Another thing that is probably a little harder to explain (especially around the dining table) is the small joy that comes from finishing a meal knowing that it didn’t involve inhumanely slaughtering a factory-farmed animal. I’ve occasionally smiled to myself because of this.
Having to explain my dietary preference is also refreshing and quite empowering. One of the unexpected benefits of suddenly becoming a vegetarian is a strengthening conviction.
Vegetarianism is unfortunately still a marginal practice, which means practitioners often have to stand up for themselves and explain politely to others at meals why they made the choice. The cool thing is that having conviction in one aspect of life usually means elevating one’s overall conviction in taking control of one’s life. (A person with a healthy, lean body is also usually someone who wakes up earlier and do things well.)
Now, I’d be a liar if I claimed that there aren’t some problems that come with being vegetarian.
Problems with being vegetarian
The first and probably most obvious problem with being vegetarian is the availability of good vegetarian food. This varies wildly depending on the city you live in. For example, when I was in Helsinki, most restaurants made as much an effort in their vegetarian and vegan menu as their normal menus, which made it much easier for me to be vegetarian. Food must continue to taste at least just as good as before, otherwise, the whole thing becomes a compromise.
Having to compromise on food variety is ironic considering that there are more species of plants and only a few species of animals that we eat. The lack of variety for the vegetarian is the result of supply and demand, not nature. But it is nonetheless something vegetarians, at least those in Singapore, have to grapple with.

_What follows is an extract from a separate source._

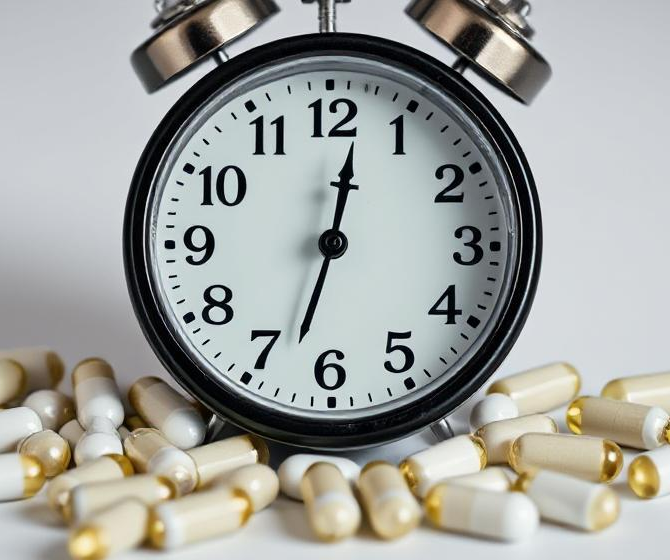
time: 12:32
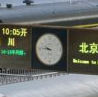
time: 9:45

Socially, being vegetarian can also be slightly problematic, although not as much as I had originally expected. Usually, I find it’s enough to mention my dietary preferences to people I’m having meals with only when they’re going to something like a steakhouse. I’ve found that most places that serve food will have a couple of items that do not contain meat, and they’re usually tasty enough to not make me cranky.
The way I see it, I only have two options going forward:
- Continue being pescatarian
- Go back to eating meat, but much less
My good experience this past month has given me the confidence to believe that I can live without eating meat without losing weight, feeling uneasy or dissatisfied. Couple that with knowing the ethical and health reasons for not eating meat, going back to eating just as much meat as I had before is simply not an option. I’m done with having chicken, pork, or beef at every meal.
Have I decided between the remaining two options, then? No. It’s really hard to decide!
If I continue to be pescatarian and avoid meat for the rest of my life:
- I would be missing out on many, many traditional dishes of different cuisines
- I may occasionally have to skip a meal if I fail to find a place that serves vegetarian-ish food
- I would feel great every day knowing I’m no longer participating in the killing of factory-farmed animals
- I would remove willpower from the equation at every meal (should I eat meat this time?)
- I may still sometimes have to eat some meat at important social occasions like business meals or on a flight
If I choose the middle ground and eat meat, just much less of it:
- I get to reap some of the health benefits of eating less meat
- I occasionally get to eat delicious, traditional dishes that contain meat
- I can be more flexible at meals for social reasons
- I would without a doubt occasionally feel like I have compromised on my values
- I would have to do much more thinking at every meal (should I eat meat this time?), which I find can sometimes be exhausting
I’m unsure, but I’m leaning towards the option of being pescatarian. Willpower is a scant resource!
Sunday, 29 July 2018, standing at my desk in our new home pondering whether I will make the right decision.